DATA SHOWN:
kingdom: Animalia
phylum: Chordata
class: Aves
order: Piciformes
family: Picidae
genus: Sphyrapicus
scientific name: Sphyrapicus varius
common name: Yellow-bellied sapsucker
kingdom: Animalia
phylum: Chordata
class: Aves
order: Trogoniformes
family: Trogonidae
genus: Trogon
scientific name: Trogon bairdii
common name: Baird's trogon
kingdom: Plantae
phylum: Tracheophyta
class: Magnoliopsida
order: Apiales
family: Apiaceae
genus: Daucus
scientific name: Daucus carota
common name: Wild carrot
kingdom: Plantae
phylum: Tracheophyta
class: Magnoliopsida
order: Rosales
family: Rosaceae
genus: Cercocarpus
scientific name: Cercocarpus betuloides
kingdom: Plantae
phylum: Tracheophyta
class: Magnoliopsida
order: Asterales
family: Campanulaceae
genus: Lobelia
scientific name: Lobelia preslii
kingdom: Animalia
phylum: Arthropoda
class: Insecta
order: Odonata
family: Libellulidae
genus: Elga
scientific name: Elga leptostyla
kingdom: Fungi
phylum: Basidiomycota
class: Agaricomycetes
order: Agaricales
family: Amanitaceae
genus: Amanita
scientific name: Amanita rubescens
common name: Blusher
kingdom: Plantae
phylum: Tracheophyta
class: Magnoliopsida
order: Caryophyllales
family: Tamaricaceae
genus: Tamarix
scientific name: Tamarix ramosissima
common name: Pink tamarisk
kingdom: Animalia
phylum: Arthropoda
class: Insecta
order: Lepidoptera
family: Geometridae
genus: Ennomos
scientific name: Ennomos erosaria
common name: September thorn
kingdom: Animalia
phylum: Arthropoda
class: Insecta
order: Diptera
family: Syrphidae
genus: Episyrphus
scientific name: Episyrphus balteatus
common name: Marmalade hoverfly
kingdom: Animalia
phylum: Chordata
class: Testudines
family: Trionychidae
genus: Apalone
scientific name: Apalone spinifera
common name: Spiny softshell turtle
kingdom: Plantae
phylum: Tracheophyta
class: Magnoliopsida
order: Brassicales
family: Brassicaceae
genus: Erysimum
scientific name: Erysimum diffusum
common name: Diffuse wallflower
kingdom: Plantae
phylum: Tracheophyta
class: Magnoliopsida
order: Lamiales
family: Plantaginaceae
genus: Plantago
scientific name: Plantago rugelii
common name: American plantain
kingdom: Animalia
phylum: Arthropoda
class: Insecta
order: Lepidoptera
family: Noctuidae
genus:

GOAL OF THE EXERCISE:
Output every line of the listing above as a numbered list, skipping blank lines.

EXERCISE RESULT:
1. kingdom: Animalia
2. phylum: Chordata
3. class: Aves
4. order: Piciformes
5. family: Picidae
6. genus: Sphyrapicus
7. scientific name: Sphyrapicus varius
8. common name: Yellow-bellied sapsucker
9. kingdom: Animalia
10. phylum: Chordata
11. class: Aves
12. order: Trogoniformes
13. family: Trogonidae
14. genus: Trogon
15. scientific name: Trogon bairdii
16. common name: Baird's trogon
17. kingdom: Plantae
18. phylum: Tracheophyta
19. class: Magnoliopsida
20. order: Apiales
21. family: Apiaceae
22. genus: Daucus
23. scientific name: Daucus carota
24. common name: Wild carrot
25. kingdom: Plantae
26. phylum: Tracheophyta
27. class: Magnoliopsida
28. order: Rosales
29. family: Rosaceae
30. genus: Cercocarpus
31. scientific name: Cercocarpus betuloides
32. kingdom: Plantae
33. phylum: Tracheophyta
34. class: Magnoliopsida
35. order: Asterales
36. family: Campanulaceae
37. genus: Lobelia
38. scientific name: Lobelia preslii
39. kingdom: Animalia
40. phylum: Arthropoda
41. class: Insecta
42. order: Odonata
43. family: Libellulidae
44. genus: Elga
45. scientific name: Elga leptostyla
46. kingdom: Fungi
47. phylum: Basidiomycota
48. class: Agaricomycetes
49. order: Agaricales
50. family: Amanitaceae
51. genus: Amanita
52. scientific name: Amanita rubescens
53. common name: Blusher
54. kingdom: Plantae
55. phylum: Tracheophyta
56. class: Magnoliopsida
57. order: Caryophyllales
58. family: Tamaricaceae
59. genus: Tamarix
60. scientific name: Tamarix ramosissima
61. common name: Pink tamarisk
62. kingdom: Animalia
63. phylum: Arthropoda
64. class: Insecta
65. order: Lepidoptera
66. family: Geometridae
67. genus: Ennomos
68. scientific name: Ennomos erosaria
69. common name: September thorn
70. kingdom: Animalia
71. phylum: Arthropoda
72. class: Insecta
73. order: Diptera
74. family: Syrphidae
75. genus: Episyrphus
76. scientific name: Episyrphus balteatus
77. common name: Marmalade hoverfly
78. kingdom: Animalia
79. phylum: Chordata
80. class: Testudines
81. family: Trionychidae
82. genus: Apalone
83. scientific name: Apalone spinifera
84. common name: Spiny softshell turtle
85. kingdom: Plantae
86. phylum: Tracheophyta
87. class: Magnoliopsida
88. order: Brassicales
89. family: Brassicaceae
90. genus: Erysimum
91. scientific name: Erysimum diffusum
92. common name: Diffuse wallflower
93. kingdom: Plantae
94. phylum: Tracheophyta
95. class: Magnoliopsida
96. order: Lamiales
97. family: Plantaginaceae
98. genus: Plantago
99. scientific name: Plantago rugelii
100. common name: American plantain
101. kingdom: Animalia
102. phylum: Arthropoda
103. class: Insecta
104. order: Lepidoptera
105. family: Noctuidae
106. genus:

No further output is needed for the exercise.